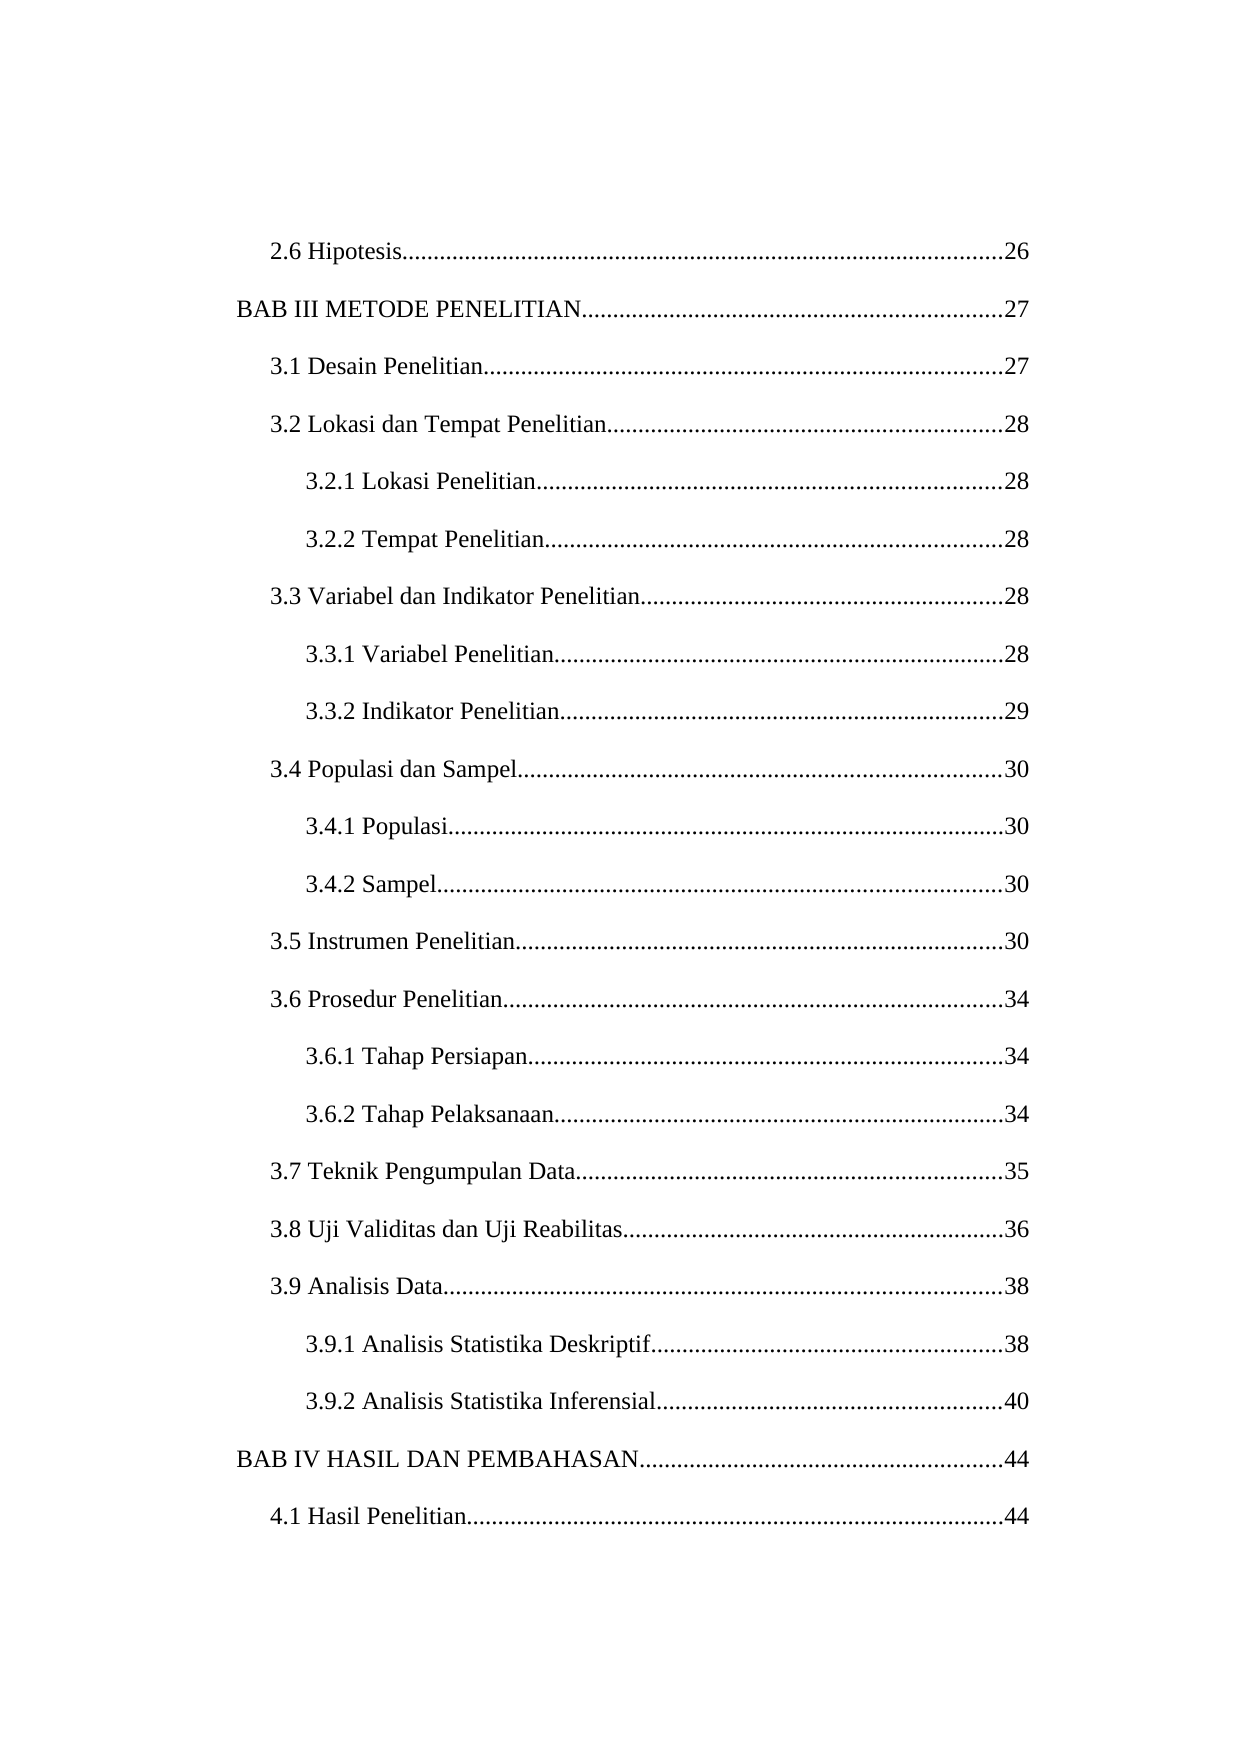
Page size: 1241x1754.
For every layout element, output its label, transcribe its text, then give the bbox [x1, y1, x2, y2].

text 3.7 Teknik Pengumpulan Data 35 [270, 1156, 1063, 1185]
text 3.2 Lokasi dan Tempat Penelitian 28 [270, 409, 1063, 437]
text 3.8 Uji Validitas dan Uji Reabilitas 36 [270, 1214, 1063, 1242]
text 3.9.1 Analisis Statistika Deskriptif 38 [305, 1329, 1063, 1357]
text 3.4.1 Populasi 30 [305, 811, 1063, 840]
text 3.1 Desain Penelitian 27 [270, 351, 1063, 380]
text 4.1 Hasil Penelitian 44 [270, 1501, 1063, 1530]
text 3.9 Analisis Data 38 [270, 1271, 1063, 1300]
text BAB III METODE PENELITIAN 27 [236, 294, 1063, 322]
text 3.6 Prosedur Penelitian 34 [270, 984, 1063, 1012]
text 3.3.1 Variabel Penelitian 28 [305, 639, 1063, 667]
text 2.6 Hipotesis 26 [270, 236, 1063, 265]
text 3.6.2 Tahap Pelaksanaan 34 [305, 1099, 1063, 1127]
text 3.9.2 Analisis Statistika Inferensial 40 [305, 1386, 1063, 1415]
text 3.3.2 Indikator Penelitian 29 [305, 696, 1063, 725]
text 3.2.1 Lokasi Penelitian 28 [305, 466, 1063, 495]
text 3.4.2 Sampel 30 [305, 869, 1063, 897]
text 3.5 Instrumen Penelitian 30 [270, 926, 1063, 955]
text 3.6.1 Tahap Persiapan 34 [305, 1041, 1063, 1070]
text 3.2.2 Tempat Penelitian 28 [305, 524, 1063, 552]
text 3.4 Populasi dan Sampel 30 [270, 754, 1063, 782]
text 3.3 Variabel dan Indikator Penelitian 28 [270, 581, 1063, 610]
text BAB IV HASIL DAN PEMBAHASAN 44 [236, 1444, 1063, 1472]
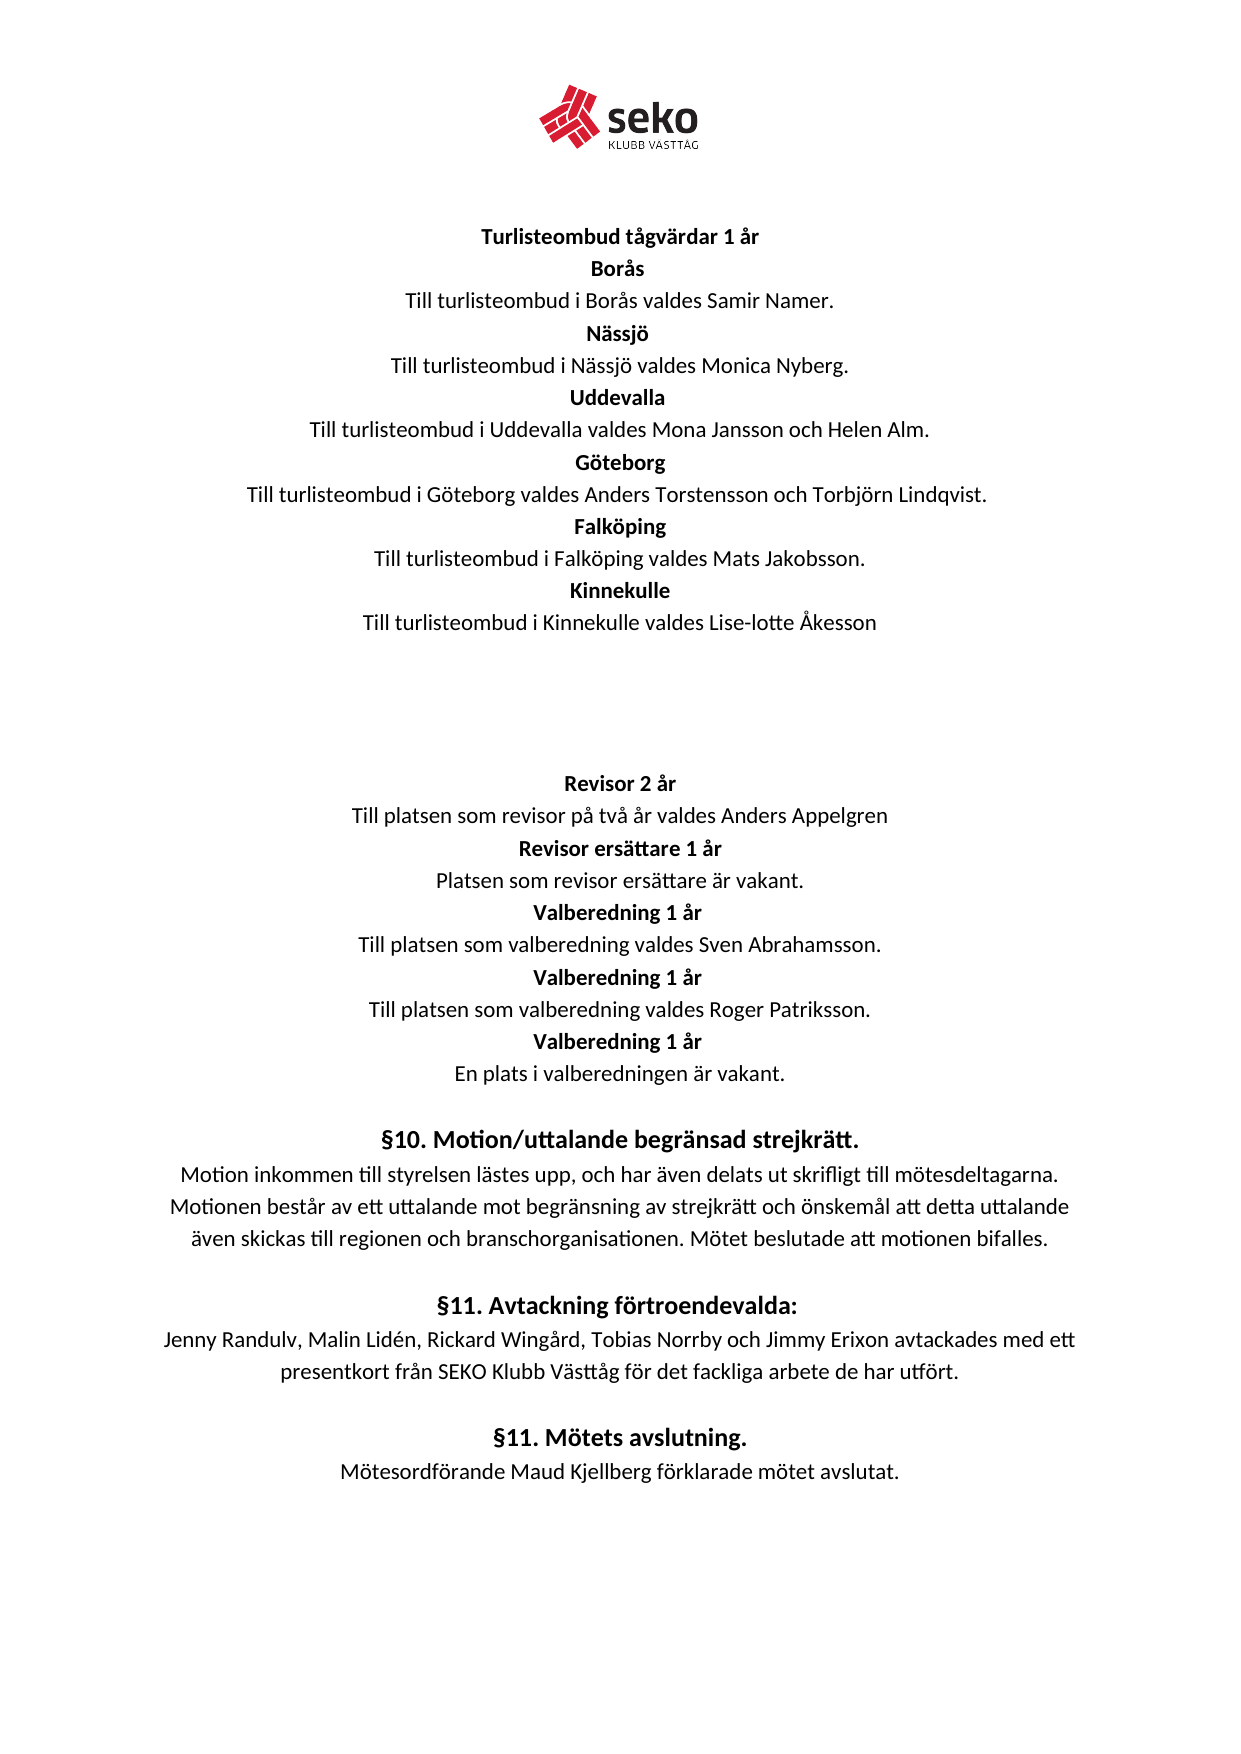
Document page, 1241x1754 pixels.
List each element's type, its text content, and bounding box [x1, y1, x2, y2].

text Revisor ersättare 1 år Platsen som revisor ersättare är vakant. [148, 834, 1093, 894]
text §10. Motion/uttalande begränsad strejkrätt. [148, 1123, 1093, 1155]
text §11. Mötets avslutning. Mötesordförande Maud Kjellberg förklarade mötet avslutat. [148, 1421, 1093, 1485]
text Till turlisteombud i Kinnekulle valdes Lise-lotte Åkesson [148, 608, 1093, 637]
text Motion inkommen till styrelsen lästes upp, och har även delats ut skrifligt till mötesdeltagarna. Motionen består av ett uttalande mot begränsning av strejkrätt och önskemål att detta uttalande även skickas till regionen och branschorganisationen. Mötet beslutade att motionen bifalles. [148, 1160, 1093, 1252]
text §11. Avtackning förtroendevalda: Jenny Randulv, Malin Lidén, Rickard Wingård, Tobias Norrby och Jimmy Erixon avtackades med ett presentkort från SEKO Klubb Västtåg för det fackliga arbete de har utfört. [148, 1289, 1093, 1385]
text Turlisteombud tågvärdar 1 år Borås Till turlisteombud i Borås valdes Samir Namer. Nässjö Till turlisteombud i Nässjö valdes Monica Nyberg. Uddevalla Till turlisteombud i Uddevalla valdes Mona Jansson och Helen Alm. Göteborg Till turlisteombud i Göteborg valdes Anders Torstensson och Torbjörn Lindqvist. Falköping Till turlisteombud i Falköping valdes Mats Jakobsson. [148, 222, 1093, 572]
text Revisor 2 år Till platsen som revisor på två år valdes Anders Appelgren [148, 769, 1093, 830]
text Valberedning 1 år Till platsen som valberedning valdes Sven Abrahamsson. Valberedning 1 år Till platsen som valberedning valdes Roger Patriksson. Valberedning 1 år En plats i valberedningen är vakant. [148, 898, 1093, 1087]
text Kinnekulle [148, 576, 1093, 604]
picture [526, 73, 714, 162]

### WHAT IS REQUIRED
Only lines that include "Statistika" belong in the answer; return them from the entries above.

### OUTPUT FOR THIS TASK
text 3.9.1 Analisis Statistika Deskriptif 38 [305, 1329, 1063, 1357]
text 3.9.2 Analisis Statistika Inferensial 40 [305, 1386, 1063, 1415]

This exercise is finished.